TASK STATEMENT
Copy the rows from the first one through the line with "Strukturförderung, das heißt: Wir", replacing "Gartenhäuser" with "Ferienhäuser" and keeping everything else unchanged.

EXTRACTED ENTRIES
⁂

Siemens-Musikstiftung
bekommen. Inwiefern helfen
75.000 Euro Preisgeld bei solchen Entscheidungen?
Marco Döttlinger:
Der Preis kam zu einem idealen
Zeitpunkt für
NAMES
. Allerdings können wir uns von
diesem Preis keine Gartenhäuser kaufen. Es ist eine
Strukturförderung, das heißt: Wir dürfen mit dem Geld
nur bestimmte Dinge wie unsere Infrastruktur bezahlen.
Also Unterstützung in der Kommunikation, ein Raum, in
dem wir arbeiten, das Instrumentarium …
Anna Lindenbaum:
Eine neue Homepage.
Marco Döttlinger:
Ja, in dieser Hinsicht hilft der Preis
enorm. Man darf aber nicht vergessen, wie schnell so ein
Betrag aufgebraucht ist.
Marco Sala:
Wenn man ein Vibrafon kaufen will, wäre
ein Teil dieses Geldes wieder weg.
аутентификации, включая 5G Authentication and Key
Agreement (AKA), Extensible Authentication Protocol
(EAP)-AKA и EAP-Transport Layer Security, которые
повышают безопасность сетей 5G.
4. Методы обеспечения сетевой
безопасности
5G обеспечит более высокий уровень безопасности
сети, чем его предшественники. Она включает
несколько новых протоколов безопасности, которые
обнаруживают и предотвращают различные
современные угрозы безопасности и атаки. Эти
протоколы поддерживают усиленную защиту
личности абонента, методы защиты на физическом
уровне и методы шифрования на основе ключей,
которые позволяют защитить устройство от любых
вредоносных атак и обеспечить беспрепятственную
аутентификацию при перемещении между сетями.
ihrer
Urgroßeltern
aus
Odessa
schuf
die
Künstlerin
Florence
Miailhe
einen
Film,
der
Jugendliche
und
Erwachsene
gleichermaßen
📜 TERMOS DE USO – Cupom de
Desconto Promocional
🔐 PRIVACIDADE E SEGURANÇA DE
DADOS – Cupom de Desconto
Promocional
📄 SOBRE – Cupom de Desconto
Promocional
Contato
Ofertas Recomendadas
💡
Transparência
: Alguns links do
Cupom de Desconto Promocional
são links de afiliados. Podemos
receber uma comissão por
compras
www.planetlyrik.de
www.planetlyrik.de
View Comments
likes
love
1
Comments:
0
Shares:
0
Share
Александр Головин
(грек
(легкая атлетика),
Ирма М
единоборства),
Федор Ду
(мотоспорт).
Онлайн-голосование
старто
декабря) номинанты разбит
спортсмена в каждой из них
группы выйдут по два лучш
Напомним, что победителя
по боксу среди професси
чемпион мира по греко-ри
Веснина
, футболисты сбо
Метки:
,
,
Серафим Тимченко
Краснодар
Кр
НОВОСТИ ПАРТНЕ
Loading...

⁂

RESULT FOR THIS TASK
Siemens-Musikstiftung
bekommen. Inwiefern helfen
75.000 Euro Preisgeld bei solchen Entscheidungen?
Marco Döttlinger:
Der Preis kam zu einem idealen
Zeitpunkt für
NAMES
. Allerdings können wir uns von
diesem Preis keine Ferienhäuser kaufen. Es ist eine
Strukturförderung, das heißt: Wir dürfen mit dem Geld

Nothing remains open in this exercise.